Parli e sei messo alla porta. Mantieni il silenzio e diventi intoccabile. Un vero e proprio sistema mafioso che attraversa città e strutture lombarde alcune delle quali, gestite da istituti religiosi. Dati risalenti alla scorsa settimana, parlano di un terzo degli ospiti delle case di riposo di tutta la regione, colpito da coronavirus.
I decessi hanno superato quota 2000 e a fronte di questa ecatombe, i governanti rivendicano scelte assennate.
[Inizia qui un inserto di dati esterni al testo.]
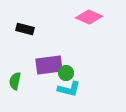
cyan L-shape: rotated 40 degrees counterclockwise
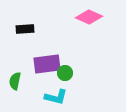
black rectangle: rotated 18 degrees counterclockwise
purple rectangle: moved 2 px left, 1 px up
green circle: moved 1 px left
cyan L-shape: moved 13 px left, 8 px down
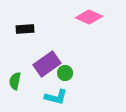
purple rectangle: rotated 28 degrees counterclockwise
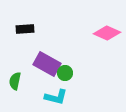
pink diamond: moved 18 px right, 16 px down
purple rectangle: rotated 64 degrees clockwise
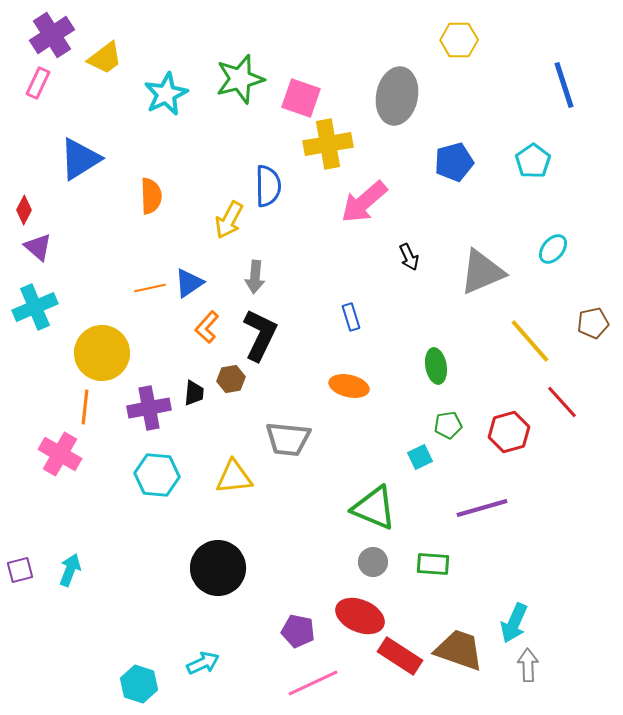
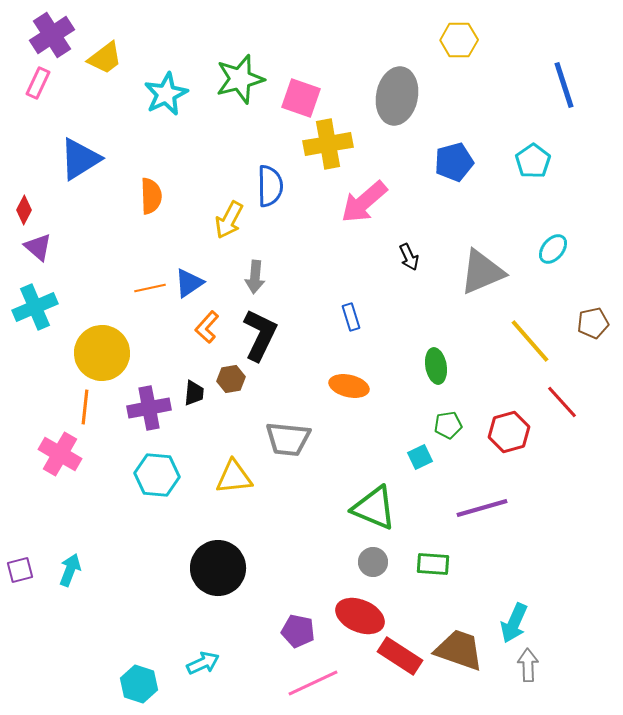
blue semicircle at (268, 186): moved 2 px right
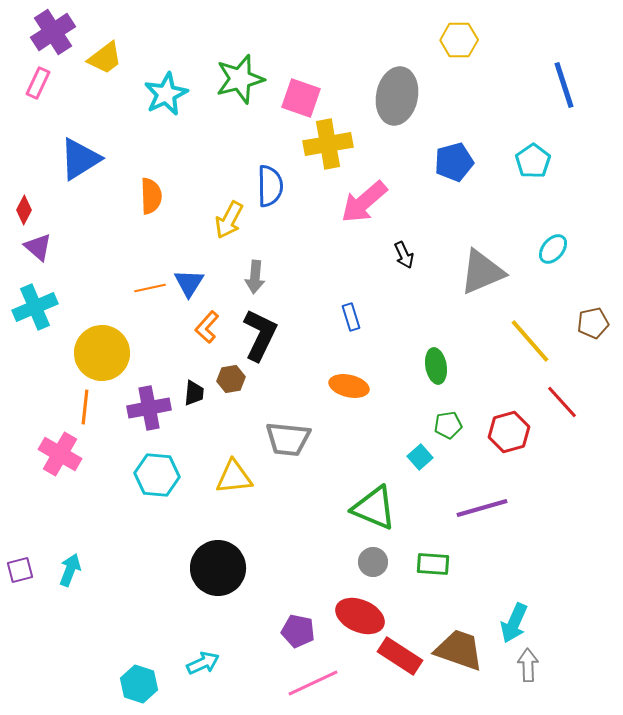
purple cross at (52, 35): moved 1 px right, 3 px up
black arrow at (409, 257): moved 5 px left, 2 px up
blue triangle at (189, 283): rotated 24 degrees counterclockwise
cyan square at (420, 457): rotated 15 degrees counterclockwise
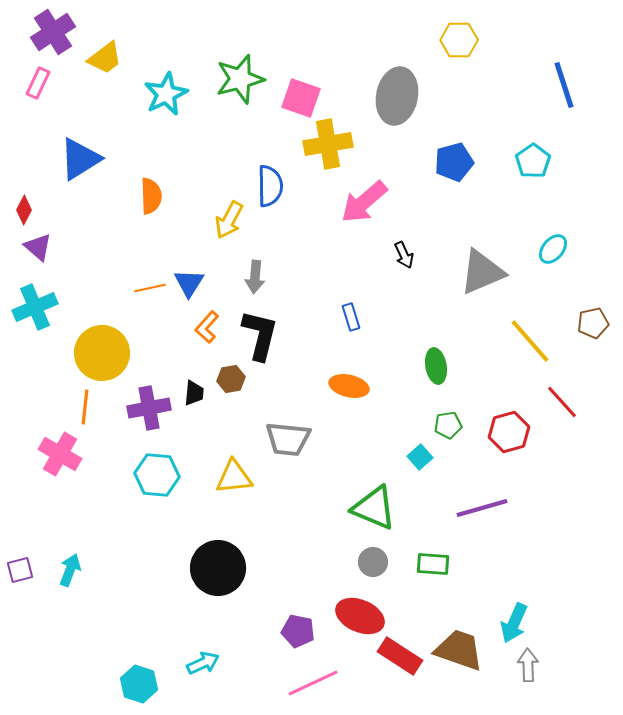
black L-shape at (260, 335): rotated 12 degrees counterclockwise
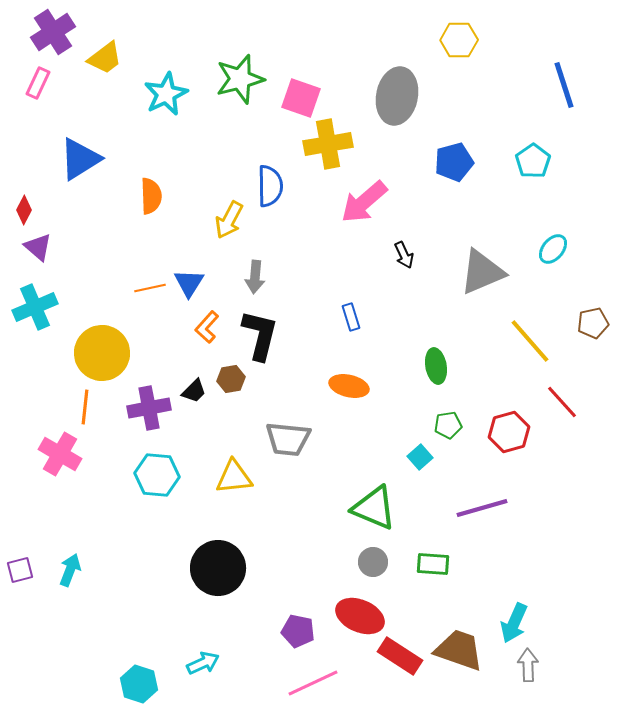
black trapezoid at (194, 393): moved 2 px up; rotated 40 degrees clockwise
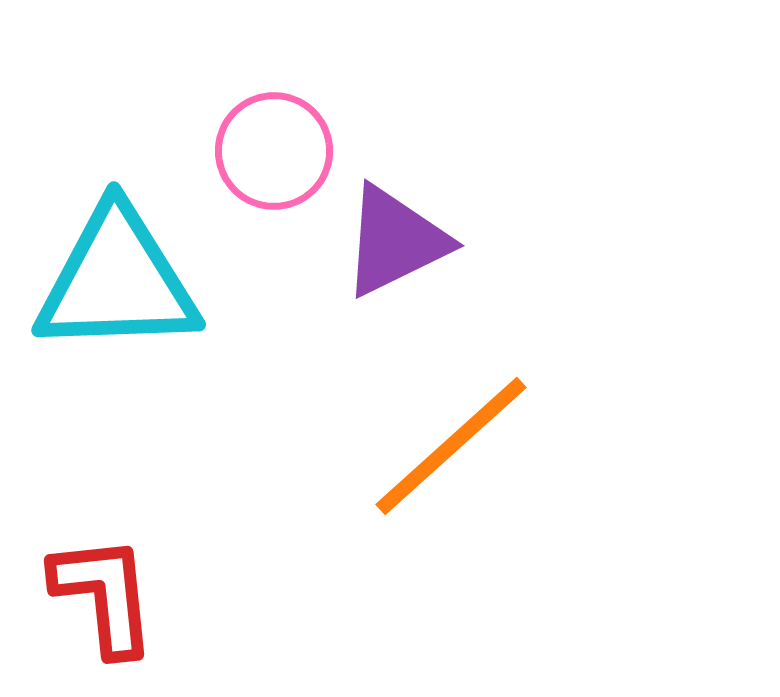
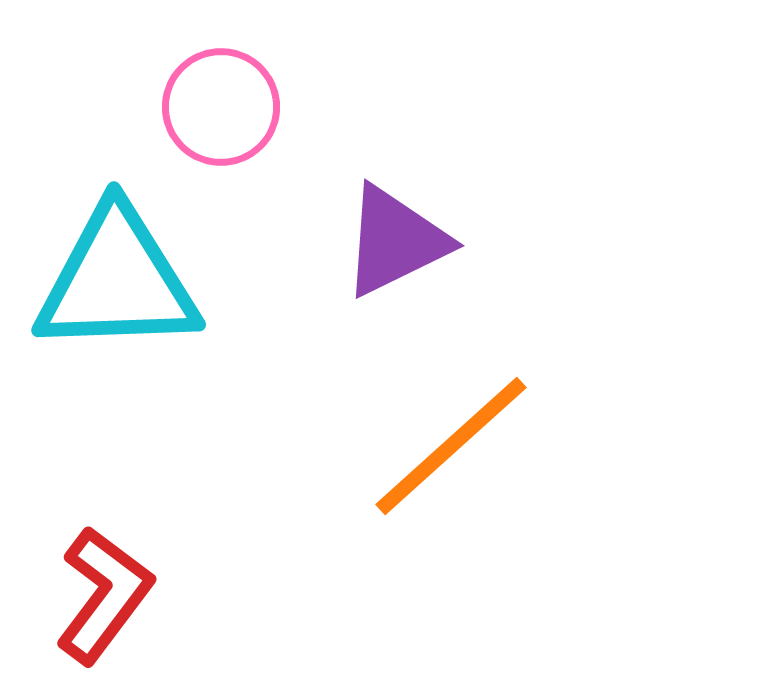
pink circle: moved 53 px left, 44 px up
red L-shape: rotated 43 degrees clockwise
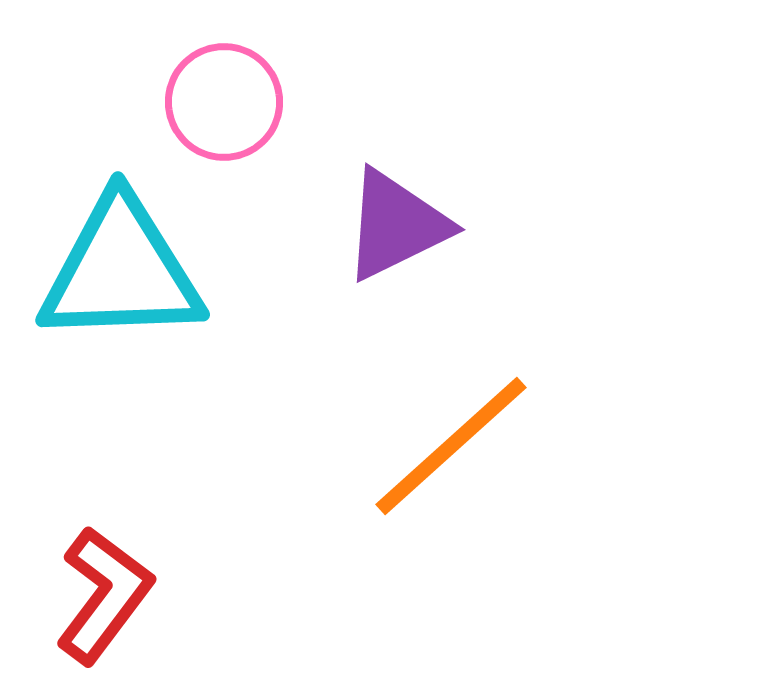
pink circle: moved 3 px right, 5 px up
purple triangle: moved 1 px right, 16 px up
cyan triangle: moved 4 px right, 10 px up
Il seguito sarà scritto nei tribunali e, confidiamo, rendendo giustizia alle vittime.
Un altro fronte tutto lombardo riguarda l’affidamento della sperimentazione dei test del sangue in grado di fornire informazioni costanti sull’evoluzione dell’epidemia, ad una società, la DiaSorin, senza indire alcuna gara. Il comitato tecnico scientifico della Regione che si è occupato dell’affidamento – una operazione che porterà profitti miliardari – aveva al suo interno un tecnico della società in questione e il caso è già finito sul tavolo dell’ANAC.
Nel Lazio la situazione non denota scenari migliori; si parte da una condizione sanitaria disastrosa frutto della gestione Zingaretti che con una mano prendeva milioni dai governi per migliorare le strutture e con l’altra tagliava posti di lavoro e posti letti – oltre 10mila – riducendo a colabrodo un servizio che si piazza fra i peggiori del Paese.
Poche settimane fa ci informava, con un video su Facebook, che dopo il secondo tampone è risultato negativo al coronavirus – quindi guarito – convinto forse, che con la preoccupazione sulla sua salute ci alziamo al mattino e con la medesima cerchiamo di prender sonno la notte.